Step 2: Update the etcd Pod's data directory
vi /etc/kubernetes/manifests/etcd.yaml
Section to change:
# Before
volumes:
- hostPath:
path: /var/lib/etcd
type: DirectoryOrCreate
name: etcd-data
# After — change to the new path!
volumes:
- hostPath:
path: /var/lib/etcd-from-backup
type: DirectoryOrCreate
name: etcd-data
Step 3: Wait for etcd Pod to restart
# Since it's a Static Pod, kubelet will restart it automatically
watch "kubectl get pods -n kube-system | grep etcd"
# Or check directly with crictl
crictl ps | grep etcd
Step 4: Verify the restore
kubectl get nodes
kubectl get pods --all-namespaces
ETCDCTL_API=3 etcdctl endpoint health \
--endpoints=https://127.0.0.1:2379 \
--cacert=/etc/kubernetes/pki/etcd/ca.crt \
--cert=/etc/kubernetes/pki/etcd/server.crt \
--key=/etc/kubernetes/pki/etcd/server.key
6. Troubleshooting
6.1 etcdctl: command not found
# Common in CKA exams!
# Solution 1: Use the full path
/usr/local/bin/etcdctl version
# Solution 2: Run inside the etcd Pod
kubectl exec -it etcd-controlplane -n kube-system -- sh
# Solution 3: SSH and sudo
sudo -i
export PATH=$PATH:/usr/local/bin
6.2 etcd Pod Won't Start After Restore
# Check logs
crictl logs $(crictl ps -a | grep etcd | awk '{print $1}')
# Common cause 1: Permission issues
chown -R etcd:etcd /var/lib/etcd-from-backup
# Common cause 2: data-dir path mismatch
# Verify that etcd.yaml's volumes.hostPath.path matches the actual restore path
# Common cause 3: initial-cluster-token mismatch
6.3 "context deadline exceeded" Error
# Cause: etcd hasn't fully started yet
# Solution: Wait 30-60 seconds and retry
7. CKA Exam Cheat Sheet
# 1. Backup
ETCDCTL_API=3 etcdctl snapshot save /opt/backup.db \
--endpoints=https://127.0.0.1:2379 \
--cacert=/etc/kubernetes/pki/etcd/ca.crt \
--cert=/etc/kubernetes/pki/etcd/server.crt \
--key=/etc/kubernetes/pki/etcd/server.key
# 2. Restore
ETCDCTL_API=3 etcdctl snapshot restore /opt/backup.db \
--data-dir=/var/lib/etcd-from-backup
# 3. Change data-dir in etcd.yaml (one-liner)

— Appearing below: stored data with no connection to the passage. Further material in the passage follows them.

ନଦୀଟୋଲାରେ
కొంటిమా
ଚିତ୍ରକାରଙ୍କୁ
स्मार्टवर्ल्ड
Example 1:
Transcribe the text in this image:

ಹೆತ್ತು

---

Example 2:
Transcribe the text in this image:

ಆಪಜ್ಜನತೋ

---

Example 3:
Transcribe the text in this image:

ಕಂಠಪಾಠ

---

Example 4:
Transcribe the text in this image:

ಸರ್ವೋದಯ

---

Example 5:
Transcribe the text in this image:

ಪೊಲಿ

sed -i 's|/var/lib/etcd|/var/lib/etcd-from-backup|g' \
/etc/kubernetes/manifests/etcd.yaml
# 4. Verify status
ETCDCTL_API=3 etcdctl snapshot status /opt/backup.db -w table
Exam Tip: Don't memorize certificate paths — just copy them from
kubectl describe pod etcd-controlplane -n kube-system!

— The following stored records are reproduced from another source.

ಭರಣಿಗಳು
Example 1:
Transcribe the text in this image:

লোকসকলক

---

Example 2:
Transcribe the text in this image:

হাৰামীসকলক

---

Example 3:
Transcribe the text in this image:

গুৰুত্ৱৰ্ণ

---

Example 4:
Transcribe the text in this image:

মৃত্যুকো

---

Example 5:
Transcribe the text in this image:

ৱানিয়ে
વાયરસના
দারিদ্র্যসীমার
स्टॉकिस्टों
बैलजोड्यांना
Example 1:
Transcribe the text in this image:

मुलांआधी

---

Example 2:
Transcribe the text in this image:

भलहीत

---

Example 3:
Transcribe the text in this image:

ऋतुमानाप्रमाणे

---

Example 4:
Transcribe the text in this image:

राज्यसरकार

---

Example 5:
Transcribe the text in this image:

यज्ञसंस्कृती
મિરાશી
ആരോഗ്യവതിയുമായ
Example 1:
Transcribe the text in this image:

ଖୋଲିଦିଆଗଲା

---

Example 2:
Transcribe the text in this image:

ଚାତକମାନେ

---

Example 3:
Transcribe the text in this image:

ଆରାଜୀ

8. External etcd Cluster Scenario
# Find the etcd endpoint from kube-apiserver
cat /etc/kubernetes/manifests/kube-apiserver.yaml | grep etcd-servers
# SSH to the etcd node and perform backup/restore
# Certificate paths may differ (/etc/etcd/pki/)
# After restore: systemctl restart etcd
9. Key Summary
| Operation | Command | Notes |
|---|---|---|
| Backup | etcdctl snapshot save | ETCDCTL_API=3 required, 3 certificates |
| Verify | etcdctl snapshot status | Use status, not verify |
| Restore | etcdctl snapshot restore | Must specify a new data-dir |
| Apply | Edit etcd.yaml | Change hostPath path |
| Confirm | etcdctl endpoint health | Wait 30-60 seconds after restart |
CKA Flow: describe -> copy certificates -> save/restore -> edit yaml. Done!